I attended tonight’s forum for the mayoral and city council races at the First United Methodist Church in Escondido tonight, and will write my impressions of the event later this week. But tonight’s appearance by newcomer to the race for the councilmember for Escondido District Two, Nicole Downey, brought back memories I would like to share. I don’t know what John Masson ever did to Downey, but I don’t think she likes him very much. I wrote a piece that was published in the North County Times back in November of 2012 when Masson was first appointed to the City Council. The one who accused him of being drunk and jumping into a pool, naked, was Nicole Downey. She made similar accusations tonight. But this was one of my better efforts—would like to refer you to the original piece in the North County Times, but all the old issues of that paper were “disappeared” when the San Diego Union Tribune took over, and dissolved it. So here is my copy:
Except for the accusation that one applicant for the council seat vacated by Marie Waldron had once, while drunk at a party, stripped naked, flipped off his audience, and jumped into a swimming pool, things went pretty much as expected at Wednesday’s Escondido City Council meeting.
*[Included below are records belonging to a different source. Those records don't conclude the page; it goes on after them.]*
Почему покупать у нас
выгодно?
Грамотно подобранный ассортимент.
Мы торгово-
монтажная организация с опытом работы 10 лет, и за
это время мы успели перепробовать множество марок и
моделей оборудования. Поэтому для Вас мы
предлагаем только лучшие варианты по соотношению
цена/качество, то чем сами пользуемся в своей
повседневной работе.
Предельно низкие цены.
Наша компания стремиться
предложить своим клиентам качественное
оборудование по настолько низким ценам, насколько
Fateful agenda item 13, “Discussion and possible action or appointment to fill council vacancy,” began with statements from the applicants, even though Mayor Sam Abed and Councilman Mike Morasco preferred to get the bothersome comments from the public out of the way first. Councilwoman Olga Diaz was able to point out the logic of starting with the applicants.
Their comments about their backgrounds, concerns, and views included: strengthening Escondido’s infrastructure, praise of the current Council, need to increase revenue, praise of the current Council, eligibility due to being a 10th generation American, praise of the current Council, view from a new resident, being a third generation Escondidan, praise of the current Council, and need for graffiti removal. Several had strong resumes, including the two favorites, John Masson, the anointed Chamber of Commerce candidate, and Don Greene, the third highest vote getter in the November election. But, I found the most compelling speaker to be someone who wasn’t a candidate, Miranda Griffith, who spoke for her mother, Carmen Miranda. I’d like to see Griffith on the City Council.
Then the public spoke. The speakers who pleaded for either a special election for filling Waldron’s seat or the appointment of Don Greene, were intermingled with the “suits” who spoke for John Masson. The one surprise was a comment from highly respected Escondido historian, Carol Rae, that perhaps the appointment of Don Green would balance the Council between the interests of the business community and ordinary citizens.
Mayor Abed quoted the laws giving the council the right to select Waldron’s replacement.
Diaz suggested that the law was the minimum of what the civic obligation of their council should be. She urged her colleagues to suspend their haste, glean the most eligible from the list of applicants, hold a public forum where these applicants could be questioned by Escondido’s citizens, and then decide.
Morasco smugly asserted that any vote for him was also a vote to fill Marie Waldron sainted seat with someone with her values. It was Marie Waldron who initiated Escondido’s infamous proposals to make landlords immigration agents, and to restrict parking in order to discourage extended (read Latino) families from occupying a single family houses.
Councilman Ed Gallo argued that never before had an appointed council member been the third highest vote getter. Diaz noted that mindless adherence to the past meant that there could never be change for the good.
Gallo moved to appoint Masson. Hearing no second, Abed seconded the motion. The motion carried with Diaz voting no. The good ole boys won again, but for how long? Latino citizens have begun to organize. The times they are a changing, and the good ole boys aren’t going to be ready.